Open-source hypervisor hosted at the Linux Foundation, the Xen Project, announced the release of Xen Project Hypervisor 4.15. The latest version introduces a variety of features allowing for improved performance, security, and device pass-through reliability.
The Xen Project also stated that the community continues to be active and engaged, with a wide range of developers from many companies and organizations contributing. In addition, community-wide initiatives, including Functional Safety, VirtIO for Xen, and Xen RISC-V port, continue to make valuable progress.
Notable Features:
- Arm now allows running device models in dom0 (tech preview), allowing arbitrary devices to be emulated for Arm guests. Arm also now has SMMUv3 support (also tech preview), which will improve security and reliability of device pass-through on Arm systems.
- Xen can now export Intel Processor Trace (IPT) data from guests to tools in dom0, enabling tools like VMI Kernel Fuzzer for Xen Project or DRAKVUF Sandbox.
- Xen now supports Viridian enlightenments for guests with more than 64 vcpus.
- Xenstored and oxenstored both now support LiveUpdate (tech preview), allowing security fixes to be applied without having to restart the entire host.
- “PV Shim” mode, for supporting legacy PV guests on HVM-only systems, continues to be improved; its size was reduced by further factoring out HVM-specific code. This will also help reduce the size and security of any PV-only build of the hypervisor.
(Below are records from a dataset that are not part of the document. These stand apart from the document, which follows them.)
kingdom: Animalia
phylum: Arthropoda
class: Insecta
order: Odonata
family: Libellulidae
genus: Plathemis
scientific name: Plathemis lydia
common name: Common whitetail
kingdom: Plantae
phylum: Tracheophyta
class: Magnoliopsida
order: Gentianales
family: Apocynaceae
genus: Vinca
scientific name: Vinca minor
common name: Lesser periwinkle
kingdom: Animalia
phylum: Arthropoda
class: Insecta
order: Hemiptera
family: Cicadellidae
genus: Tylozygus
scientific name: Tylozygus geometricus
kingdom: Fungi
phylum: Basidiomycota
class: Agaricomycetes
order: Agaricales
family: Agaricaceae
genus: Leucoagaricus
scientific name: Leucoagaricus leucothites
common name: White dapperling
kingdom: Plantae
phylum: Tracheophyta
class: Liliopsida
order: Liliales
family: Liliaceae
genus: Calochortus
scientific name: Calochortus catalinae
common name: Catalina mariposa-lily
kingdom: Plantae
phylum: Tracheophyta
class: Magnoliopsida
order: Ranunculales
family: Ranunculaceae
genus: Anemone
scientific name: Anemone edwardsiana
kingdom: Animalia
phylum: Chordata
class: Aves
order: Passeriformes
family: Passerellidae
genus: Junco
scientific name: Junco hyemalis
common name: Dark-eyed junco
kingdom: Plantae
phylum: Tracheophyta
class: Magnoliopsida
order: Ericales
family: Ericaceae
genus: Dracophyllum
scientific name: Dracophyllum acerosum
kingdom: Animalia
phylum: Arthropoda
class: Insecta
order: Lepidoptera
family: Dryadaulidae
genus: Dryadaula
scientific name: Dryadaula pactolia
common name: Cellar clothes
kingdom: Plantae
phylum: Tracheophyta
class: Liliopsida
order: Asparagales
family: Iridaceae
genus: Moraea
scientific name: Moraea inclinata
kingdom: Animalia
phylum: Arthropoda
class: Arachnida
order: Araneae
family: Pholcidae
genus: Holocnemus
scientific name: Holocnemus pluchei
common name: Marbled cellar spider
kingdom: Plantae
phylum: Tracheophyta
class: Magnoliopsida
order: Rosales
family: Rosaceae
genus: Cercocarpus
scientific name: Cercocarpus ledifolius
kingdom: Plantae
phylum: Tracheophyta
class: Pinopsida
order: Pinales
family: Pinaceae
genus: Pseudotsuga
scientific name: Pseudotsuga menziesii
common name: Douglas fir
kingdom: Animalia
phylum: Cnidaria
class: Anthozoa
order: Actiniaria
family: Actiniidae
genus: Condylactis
- Unified boot images: It is now possible to create an image bundling together files needed for Xen to boot into a single EFI binary; making it now possible to boot a functional Xen system directly from the EFI boot manager, rather than having to go through grub multiboot. Files that can be bundled include a hypervisor, dom0 kernel, dom0 initrd, Xen KConfig, XSM configuration, and a device tree.